Collected data:
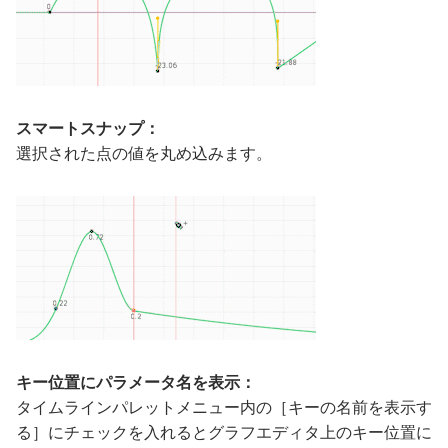
スマートスナップ：
選択された点の値を丸め込みます。
キー位置にパラメータ名を表示：
タイムラインパレットメニュー内の［キーの名前を表示す
る］にチェックを入れるとグラフエディタ上のキー位置に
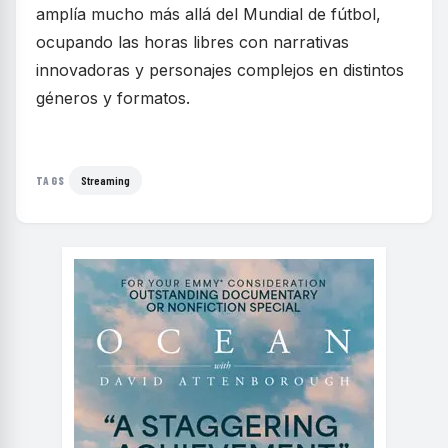
amplía mucho más allá del Mundial de fútbol,
ocupando las horas libres con narrativas
innovadoras y personajes complejos en distintos
géneros y formatos.
Streaming
TAGS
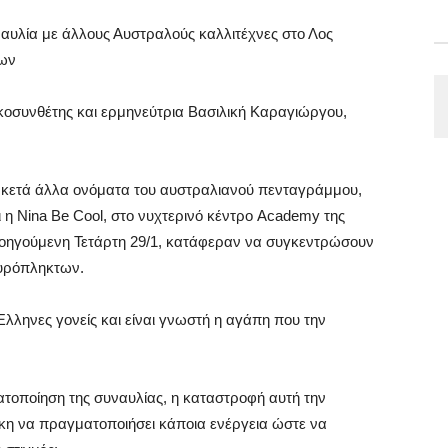
αυλία με άλλους Αυστραλούς καλλιτέχνες στο Λος
των
κοσυνθέτης και ερμηνεύτρια Βασιλική Καραγιώργου,
κετά άλλα ονόματα του αυστραλιανού πενταγράμμου,
ι η Nina Be Cool, στο νυχτερινό κέντρο Academy της
ροηγούμενη Τετάρτη 29/1, κατάφεραν να συγκεντρώσουν
πυρόπληκτων.
Έλληνες γονείς και είναι γνωστή η αγάπη που την
ατοποίηση της συναυλίας, η καταστροφή αυτή την
κη να πραγματοποιήσει κάποια ενέργεια ώστε να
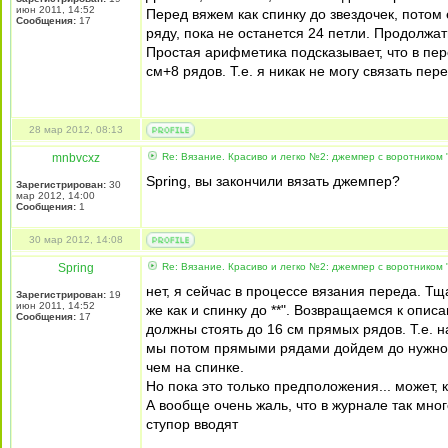
июн 2011, 14:52
Перед вяжем как спинку до звездочек, потом 
Сообщения:
17
ряду, пока не останется 24 петли. Продолжать
Простая арифметика подсказывает, что в пе
см+8 рядов. Т.е. я никак не могу связать пе
28 мар 2012, 08:13
mnbvcxz
Re: Вязание. Красиво и легко №2: джемпер с воротником "
Spring, вы закончили вязать джемпер?
Зарегистрирован:
30
мар 2012, 14:00
Сообщения:
1
30 мар 2012, 14:08
Spring
Re: Вязание. Красиво и легко №2: джемпер с воротником "
нет, я сейчас в процессе вязания переда. Тщ
Зарегистрирован:
19
июн 2011, 14:52
же как и спинку до **". Возвращаемся к опис
Сообщения:
17
должны стоять до 16 см прямых рядов. Т.е. 
мы потом прямыми рядами дойдем до нужной 
чем на спинке.
Но пока это только предположения... может, 
А вообще очень жаль, что в журнале так мног
ступор вводят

** WORK ORDER **
Leaving every picture out, output the data exactly as it stands.

** RESPONSE **
スマートスナップ：
選択された点の値を丸め込みます。
キー位置にパラメータ名を表示：
タイムラインパレットメニュー内の［キーの名前を表示す
る］にチェックを入れるとグラフエディタ上のキー位置に
amplía mucho más allá del Mundial de fútbol,
ocupando las horas libres con narrativas
innovadoras y personajes complejos en distintos
géneros y formatos.
Streaming
TAGS
αυλία με άλλους Αυστραλούς καλλιτέχνες στο Λος
των
κοσυνθέτης και ερμηνεύτρια Βασιλική Καραγιώργου,
κετά άλλα ονόματα του αυστραλιανού πενταγράμμου,
ι η Nina Be Cool, στο νυχτερινό κέντρο Academy της
ροηγούμενη Τετάρτη 29/1, κατάφεραν να συγκεντρώσουν
πυρόπληκτων.
Έλληνες γονείς και είναι γνωστή η αγάπη που την
ατοποίηση της συναυλίας, η καταστροφή αυτή την
κη να πραγματοποιήσει κάποια ενέργεια ώστε να
июн 2011, 14:52
Перед вяжем как спинку до звездочек, потом 
Сообщения:
17
ряду, пока не останется 24 петли. Продолжать
Простая арифметика подсказывает, что в пе
см+8 рядов. Т.е. я никак не могу связать пе
28 мар 2012, 08:13
mnbvcxz
Re: Вязание. Красиво и легко №2: джемпер с воротником "
Spring, вы закончили вязать джемпер?
Зарегистрирован:
30
мар 2012, 14:00
Сообщения:
1
30 мар 2012, 14:08
Spring
Re: Вязание. Красиво и легко №2: джемпер с воротником "
нет, я сейчас в процессе вязания переда. Тщ
Зарегистрирован:
19
июн 2011, 14:52
же как и спинку до **". Возвращаемся к опис
Сообщения:
17
должны стоять до 16 см прямых рядов. Т.е. 
мы потом прямыми рядами дойдем до нужной 
чем на спинке.
Но пока это только предположения... может, 
А вообще очень жаль, что в журнале так мног
ступор вводят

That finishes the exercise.